Speakers
Description
The rapid growth of artificial intelligence writing tools has created new opportunities for university students, but it has also raised concerns about learner autonomy in English as a foreign language writing. This study examines how dependency on these tools relates to autonomous writing behaviour among engineering students at a Vietnamese university. Drawing on frameworks of learner autonomy and writing self-efficacy, it adopted a convergent parallel mixed-methods design. Data were collected through a questionnaire completed by 120 mechanical, electrical, and automotive engineering students and semi-structured interviews with 9 purposively selected participants. The quantitative findings showed that more than three quarters of the students used artificial intelligence writing tools at least three times a week, mainly to generate sentences and paragraphs rather than to revise their own writing. Tool dependency was the strongest negative predictor of autonomous writing behaviour, whereas writing self-efficacy was the strongest positive predictor. The interview data further explained this relationship through three themes: cognitive offloading, motivational displacement, and reduced metacognitive engagement. These findings suggest that unguided use of artificial intelligence writing tools may weaken students' planning, monitoring, and evaluation of their writing. The study offers evidence from a Vietnamese English for Specific Purposes context and discusses implications for curriculum design, writing assessment, and responsible technology-supported writing instruction in technical higher education.

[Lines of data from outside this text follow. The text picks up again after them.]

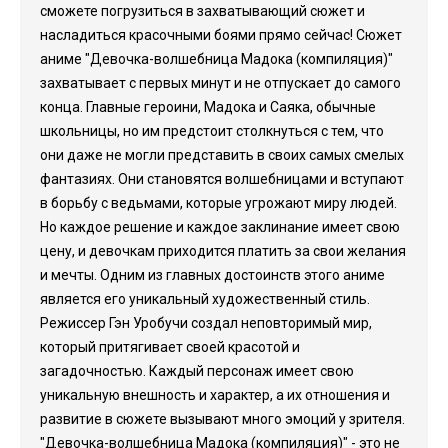
сможете погрузиться в захватывающий сюжет и
насладиться красочными боями прямо сейчас! Сюжет
аниме "Девочка-волшебница Мадока (компиляция)"
захватывает с первых минут и не отпускает до самого
конца. Главные героини, Мадока и Саяка, обычные
школьницы, но им предстоит столкнуться с тем, что
они даже не могли представить в своих самых смелых
фантазиях. Они становятся волшебницами и вступают
в борьбу с ведьмами, которые угрожают миру людей.
Но каждое решение и каждое заклинание имеет свою
цену, и девочкам приходится платить за свои желания
и мечты. Одним из главных достоинств этого аниме
является его уникальный художественный стиль.
Режиссер Гэн Уробучи создал неповторимый мир,
который притягивает своей красотой и
загадочностью. Каждый персонаж имеет свою
уникальную внешность и характер, а их отношения и
развитие в сюжете вызывают много эмоций у зрителя.
"Девочка-волшебница Мадока (компиляция)" - это не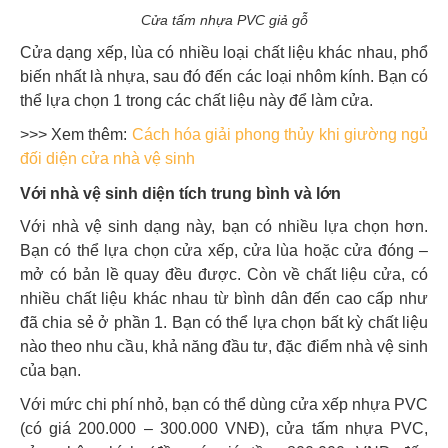
Cửa tấm nhựa PVC giả gỗ
Cửa dạng xếp, lùa có nhiều loại chất liệu khác nhau, phổ
biến nhất là nhựa, sau đó đến các loại nhôm kính. Bạn có
thể lựa chọn 1 trong các chất liệu này để làm cửa.
>>> Xem thêm:
Cách hóa giải phong thủy khi giường ngủ
đối diện cửa nhà vệ sinh
Với nhà vệ sinh diện tích trung bình và lớn
Với nhà vệ sinh dạng này, bạn có nhiều lựa chọn hơn.
Bạn có thể lựa chọn cửa xếp, cửa lùa hoặc cửa đóng –
mở có bản lề quay đều được. Còn về chất liệu cửa, có
nhiều chất liệu khác nhau từ bình dân đến cao cấp như
đã chia sẻ ở phần 1. Bạn có thể lựa chọn bất kỳ chất liệu
nào theo nhu cầu, khả năng đầu tư, đặc điểm nhà vệ sinh
của bạn.
Với mức chi phí nhỏ, bạn có thể dùng cửa xếp nhựa PVC
(có giá 200.000 – 300.000 VNĐ), cửa tấm nhựa PVC,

Keywords: artificial intelligence writing tools; learner autonomy; autonomous writing behaviour; writing self-efficacy; English for Specific Purposes; Vietnamese higher education
Biography
Nguyen Thanh Trung holds a Master of Arts in English Linguistics from Hanoi University of Industry (HaUI), Vietnam, where he currently works as a lecturer. His research interests include English language education, language assessment, self-regulated learning, curriculum design, and teaching methodology.